Essa roda faz parte de nossas estratégias para, juntos, construirmos uma prática pedagógica antirracista, visto que nosso desejo é empretecer nossas ideias, conhecimentos e práticas trazendo o referencial do negro em todas as áreas possíveis para estar na Casa Escola. Queremos cada vez mais conhecer, discutir e viver os valores do povo negro e viver a perspectiva africana como algo importante, apesar de invibilizada, contribuindo para ampliar nossos conhecimentos acerca da história do mundo que é eurocêntrica e naturalizada por tal fato.

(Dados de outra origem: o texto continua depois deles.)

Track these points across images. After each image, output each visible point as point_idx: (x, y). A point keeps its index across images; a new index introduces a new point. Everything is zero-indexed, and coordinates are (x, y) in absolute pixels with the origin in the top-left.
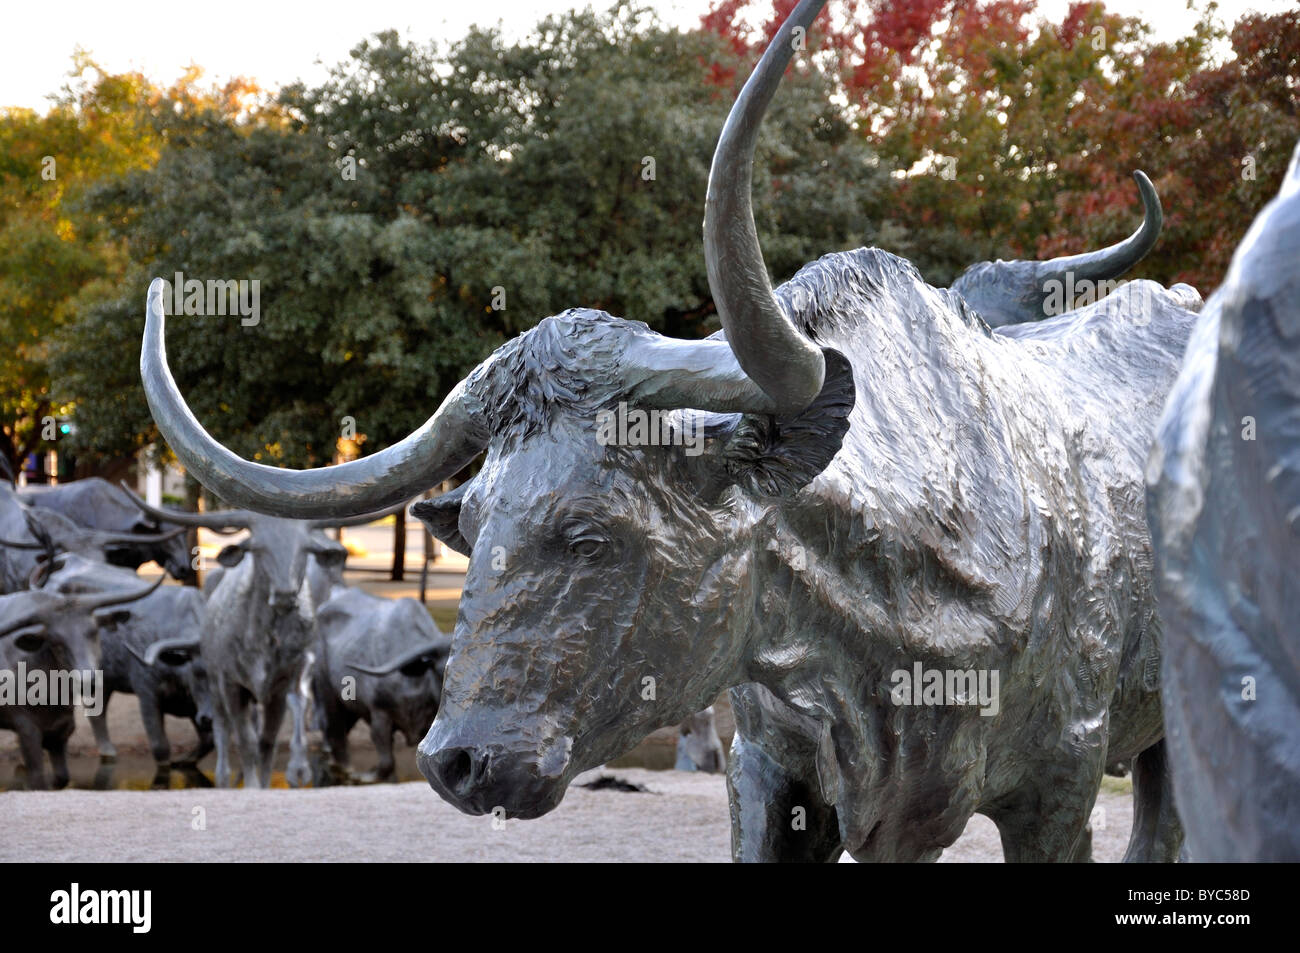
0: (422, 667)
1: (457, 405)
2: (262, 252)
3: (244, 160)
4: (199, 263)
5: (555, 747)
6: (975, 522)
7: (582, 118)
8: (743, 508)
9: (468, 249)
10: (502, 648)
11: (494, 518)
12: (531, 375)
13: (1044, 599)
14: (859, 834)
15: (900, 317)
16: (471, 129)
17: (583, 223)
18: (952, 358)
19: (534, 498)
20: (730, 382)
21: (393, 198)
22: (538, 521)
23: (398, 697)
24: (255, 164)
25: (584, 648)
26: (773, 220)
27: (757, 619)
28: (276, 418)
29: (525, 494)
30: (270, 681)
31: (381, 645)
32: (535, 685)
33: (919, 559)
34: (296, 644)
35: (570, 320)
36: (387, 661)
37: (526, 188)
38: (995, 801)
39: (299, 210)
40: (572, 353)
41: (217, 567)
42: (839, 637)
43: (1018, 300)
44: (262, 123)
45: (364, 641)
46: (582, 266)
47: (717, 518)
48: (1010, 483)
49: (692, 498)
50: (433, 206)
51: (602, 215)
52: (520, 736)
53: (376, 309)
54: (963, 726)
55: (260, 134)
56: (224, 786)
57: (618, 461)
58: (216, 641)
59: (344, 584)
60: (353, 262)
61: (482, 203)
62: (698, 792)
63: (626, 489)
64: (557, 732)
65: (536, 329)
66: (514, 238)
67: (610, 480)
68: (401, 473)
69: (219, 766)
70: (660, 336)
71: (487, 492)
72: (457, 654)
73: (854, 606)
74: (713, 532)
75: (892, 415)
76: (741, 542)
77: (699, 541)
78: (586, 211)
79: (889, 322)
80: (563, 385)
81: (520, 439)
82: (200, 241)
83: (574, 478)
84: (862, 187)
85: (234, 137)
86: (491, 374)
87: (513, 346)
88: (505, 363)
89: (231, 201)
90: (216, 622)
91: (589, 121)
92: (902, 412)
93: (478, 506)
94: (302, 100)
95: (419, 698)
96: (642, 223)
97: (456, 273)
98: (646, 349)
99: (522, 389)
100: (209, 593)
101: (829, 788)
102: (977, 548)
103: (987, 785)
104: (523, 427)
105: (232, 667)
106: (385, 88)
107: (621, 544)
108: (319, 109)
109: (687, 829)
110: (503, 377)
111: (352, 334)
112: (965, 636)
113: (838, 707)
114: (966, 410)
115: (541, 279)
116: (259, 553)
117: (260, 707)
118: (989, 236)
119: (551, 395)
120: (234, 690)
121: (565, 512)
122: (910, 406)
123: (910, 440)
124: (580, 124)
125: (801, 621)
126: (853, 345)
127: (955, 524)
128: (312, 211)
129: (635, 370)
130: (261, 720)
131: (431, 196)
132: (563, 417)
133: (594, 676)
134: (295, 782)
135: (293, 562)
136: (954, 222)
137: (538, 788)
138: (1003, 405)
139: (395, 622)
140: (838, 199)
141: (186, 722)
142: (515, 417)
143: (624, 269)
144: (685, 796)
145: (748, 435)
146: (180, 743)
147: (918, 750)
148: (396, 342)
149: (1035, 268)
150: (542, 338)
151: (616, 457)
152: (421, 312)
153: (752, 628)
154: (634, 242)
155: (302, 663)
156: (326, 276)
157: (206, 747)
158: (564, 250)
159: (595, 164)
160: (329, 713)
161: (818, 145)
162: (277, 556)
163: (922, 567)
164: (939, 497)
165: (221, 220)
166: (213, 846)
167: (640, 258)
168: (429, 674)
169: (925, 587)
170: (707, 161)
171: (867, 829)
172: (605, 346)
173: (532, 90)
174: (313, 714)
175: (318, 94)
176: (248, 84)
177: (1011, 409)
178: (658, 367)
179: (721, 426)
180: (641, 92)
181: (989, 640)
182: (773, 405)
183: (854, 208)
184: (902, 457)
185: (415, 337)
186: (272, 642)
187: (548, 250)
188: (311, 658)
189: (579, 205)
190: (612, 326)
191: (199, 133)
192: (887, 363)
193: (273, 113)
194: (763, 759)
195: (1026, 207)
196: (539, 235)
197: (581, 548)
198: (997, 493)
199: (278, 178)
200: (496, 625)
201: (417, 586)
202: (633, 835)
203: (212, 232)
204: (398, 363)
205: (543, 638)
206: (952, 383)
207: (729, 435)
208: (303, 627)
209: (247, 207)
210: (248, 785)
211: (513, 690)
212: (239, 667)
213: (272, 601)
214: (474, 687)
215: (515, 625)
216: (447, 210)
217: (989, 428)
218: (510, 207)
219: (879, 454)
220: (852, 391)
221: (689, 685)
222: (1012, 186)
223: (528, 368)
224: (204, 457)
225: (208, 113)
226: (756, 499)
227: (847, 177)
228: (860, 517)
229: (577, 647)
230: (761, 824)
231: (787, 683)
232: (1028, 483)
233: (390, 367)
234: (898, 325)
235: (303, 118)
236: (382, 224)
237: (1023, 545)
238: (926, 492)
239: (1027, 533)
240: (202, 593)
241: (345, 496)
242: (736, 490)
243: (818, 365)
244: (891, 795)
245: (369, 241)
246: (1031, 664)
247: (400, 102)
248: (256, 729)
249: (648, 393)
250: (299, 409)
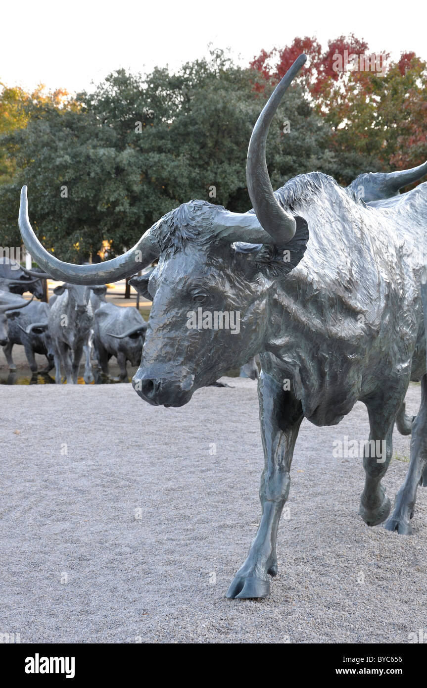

Desejos complexos e intensos esses, mas que seguimos buscando concretude para eles, e com certeza esse mestre, griot e pensador nos ajudou muito nesse percurso.

Nossas rodas de conversa acontecem com as crianças por perto, brincando, desenhando, conversando, contribuindo com suas fala e corpos. Nesse dia Renato veio com sua companheira, Carla Silva, e suas filhas, que lindamente ocuparam o ambiente com suas infâncias. Ao final falaram que gostaram muito e que querem voltar outras vezes. Isso reverbera em nosso desejo de potencializar um espaço onde as crianças sejam felizes.

Ficamos com o significado real do dia 13 de maio nos nossos corações e luta. O dia que negros escravizados fizeram a revolta na fazenda Bela Vista, em 1833. “Trata-se da maior rebelião escrava da província de Minas Gerais e que, no contexto das rebeliões regenciais, causou grande temor no seio da elite do sudeste escravista do Império do Brasil.” Uma informação importante que aponta para uma perspectiva centrada no povo negro e que precisamos aprender a pesquisar e aprofundar para não nos contentarmos com dados históricos únicos e considerados como a verdade.

Ficamos então com os mil referencias teóricos e afetivos que o mestre compartilhou. Tudo rodando em nossas cabeças e corpos. De mãos dadas fizemos uma grande roda,cantamos e dançamos Jongo, assim como nossos mais velhos. Momento de olhar no olho, sorrir, vibrar e desejar vida longa as nossas crianças, para que nesse espírito de comunidade constituam sua existência.

Seguimos juntos.

Modupé!

*Professor de Filosofia da Universidade Federal Rural do Rio de Janeiro (UFRRJ), Pesquisador do Laboratório de Estudos Afro-Brasileiros e Indígenas (Leafro) e do Laboratório Práxis Filosófica de Análise e Produção de Recursos Didáticos e Paradidáticos para o Ensino de Filosofia (Práxis Filosófica) da UFRRJ. Coordena o Grupo de Pesquisa Afroperspectivas, Saberes e Interseções (Afrosin).